Süperpak: Süperteks isimli firmasıyla yaklaşık 26 yıldır tekstil sektöründe faaliyet gösteren Murat Çulcuoğlu, Süperpak markasıyla da franchise sistemine girmiş. Araç temizliğinde farklı bir model geliştiren Çulcuoğlu, eve servis araç temizliği yapan bir konsept geliştirmiş. Türkiye çapında franchise veren Çulcuoğlu, yurtdışından özel nanoteknolojik ürünler getirdiklerini ve su kullanmadan araba temizliği yaptıklarını anlatıyor. Çulcuoğlu, İstanbul'da Halkalı, İkitelli, Başakşehir'de ve Malatya'da bayileri olduğunu anlatıyor. 10 bin TL bayilik bedeli aldıklarını belirten Çulcuoğlu, "İşe başlamak için minimum iki motorsiklet alınması gerekli. Motorların maliyeti 5 bin 500 TL. Bayilik bedeliyle bu işe yatırım ortalama 20 bin TL'ye mal oluyor. Bu yıl içinde minimum 50 bayilik vermeyi hedefliyoruz" diyor. Çulcuoğlu, önümüzdeki dönemde gıda sektörüne de girmeyi planlıyor.

Efe Künefe: Markanın arkasında Sevtap Çalışkan bulunuyor. Hizmet sektörüyle uğraşırken böyle bir konseptin tutacağını düşünerek ekim ayında Konya'da ilk şubesini açan Çalışkan, 2009'da şube sayısını 20'ye çıkarmayı hedefliyor. Yatırım maliyetlerinin düşük olması nedeniyle girişimci profilinin çeşitlilik gösterdiğini belirten Çalışkan, "Tekstil mühendisinden, klima servisiyle uğraşıp sektör değiştirmek isteyene kadar geniş bir girişimci profilimiz mevcut" diye konuşuyor.
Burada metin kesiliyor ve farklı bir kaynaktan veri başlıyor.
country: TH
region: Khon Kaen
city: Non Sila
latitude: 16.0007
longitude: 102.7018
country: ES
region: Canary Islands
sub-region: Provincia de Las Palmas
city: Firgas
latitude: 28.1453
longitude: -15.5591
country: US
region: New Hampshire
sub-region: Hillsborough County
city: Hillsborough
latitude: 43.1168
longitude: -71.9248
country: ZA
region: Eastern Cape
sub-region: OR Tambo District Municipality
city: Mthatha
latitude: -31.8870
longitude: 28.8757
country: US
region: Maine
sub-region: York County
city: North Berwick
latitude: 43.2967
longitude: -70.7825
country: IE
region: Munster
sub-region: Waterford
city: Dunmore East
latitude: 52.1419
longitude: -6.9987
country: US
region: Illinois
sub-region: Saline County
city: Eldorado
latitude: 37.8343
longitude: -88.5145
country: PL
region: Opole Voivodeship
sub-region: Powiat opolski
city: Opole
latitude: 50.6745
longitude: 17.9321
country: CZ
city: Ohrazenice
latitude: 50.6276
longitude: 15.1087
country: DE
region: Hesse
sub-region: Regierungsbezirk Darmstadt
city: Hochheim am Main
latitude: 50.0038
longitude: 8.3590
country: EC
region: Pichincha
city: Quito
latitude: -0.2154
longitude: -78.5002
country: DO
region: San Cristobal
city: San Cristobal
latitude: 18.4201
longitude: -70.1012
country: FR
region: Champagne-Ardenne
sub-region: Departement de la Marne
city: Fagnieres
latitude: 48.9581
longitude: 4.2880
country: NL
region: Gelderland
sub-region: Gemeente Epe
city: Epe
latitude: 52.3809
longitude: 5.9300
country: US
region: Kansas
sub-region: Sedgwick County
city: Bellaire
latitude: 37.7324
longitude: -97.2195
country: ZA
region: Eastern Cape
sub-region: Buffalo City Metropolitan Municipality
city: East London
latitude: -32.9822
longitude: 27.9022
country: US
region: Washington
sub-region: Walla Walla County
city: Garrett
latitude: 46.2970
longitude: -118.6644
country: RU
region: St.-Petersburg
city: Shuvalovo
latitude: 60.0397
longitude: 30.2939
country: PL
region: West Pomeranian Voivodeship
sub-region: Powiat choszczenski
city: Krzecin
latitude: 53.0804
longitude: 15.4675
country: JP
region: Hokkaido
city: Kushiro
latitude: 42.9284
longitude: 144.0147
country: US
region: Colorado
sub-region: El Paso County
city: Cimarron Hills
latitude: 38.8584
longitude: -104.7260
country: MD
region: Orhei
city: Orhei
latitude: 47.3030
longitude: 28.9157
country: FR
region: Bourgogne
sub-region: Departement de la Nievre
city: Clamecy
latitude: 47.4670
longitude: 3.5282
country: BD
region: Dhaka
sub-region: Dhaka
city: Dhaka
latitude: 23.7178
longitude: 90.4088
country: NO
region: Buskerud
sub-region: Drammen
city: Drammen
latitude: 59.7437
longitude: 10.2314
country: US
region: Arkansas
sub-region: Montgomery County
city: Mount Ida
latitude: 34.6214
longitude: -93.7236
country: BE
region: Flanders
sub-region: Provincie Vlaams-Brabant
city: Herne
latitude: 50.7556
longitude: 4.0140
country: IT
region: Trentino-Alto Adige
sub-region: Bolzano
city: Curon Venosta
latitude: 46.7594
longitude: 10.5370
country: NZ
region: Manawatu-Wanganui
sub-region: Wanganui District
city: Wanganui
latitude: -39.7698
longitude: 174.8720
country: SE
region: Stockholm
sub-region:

Alışveriş merkezlerinde 12 bin TL'lik bir yatırımla Efe Künefe şubesi açılabileceğini dile getiren Çalışkan, franchise kullanım bedeli olarak cirodan yüzde 3 pay aldıklarını belirtiyor.

Vimpi:
Yaklaşık 30 yıl önce İzmir'in ilk catering firmasını açan Mert Paksoylu, hızla gelişen sağlıklı yaşam trendini dikkate alarak Vimpi'yi kurmuş. Menüsünde salata, pirinç kasesi gibi ürünlerin yer aldığı Vimpi'nin İzmir'de 4 şubesu bulunuyor. Özellikle inşaat sektöründen ciddi bir talep geldiğini anlatan Paksoylu, 2009'da şube sayısını artırarak Türkiye geneline yayılmayı hedeflediklerini söylüyor. Paksoylu, şube açmak için ortalama 30 bin dolarlık yatırım yapılması gerektiğini belirtiyor.

AküPil:
Türkiye'de ilk mağazasını 2008 sonunda "AküPil Servis Merkezi" adıyla İstanbul'da açılan marka, video, telefon, matkap, oyuncak gibi aletlerin içindeki şarjlı pilleri yenileyerek tüketicilere yüzde 50'ye varan tasarruf sağlıyor. Avrupa'da 400 noktada hizmet veren Alman Akkufit teknolojisini kullanan markaya yatırım, 30 bin euro tutuyor. Önümüzdeki dönemde, İstanbul, Ankara, İzmir başta olmak üzere öncelikle büyük şehirlerde korumalı bölgelerde franchise verilmesi planlanıyor. İşletmecinin işinin başında durması, teknikten veya satıştan iyi anlaması bekleniyor.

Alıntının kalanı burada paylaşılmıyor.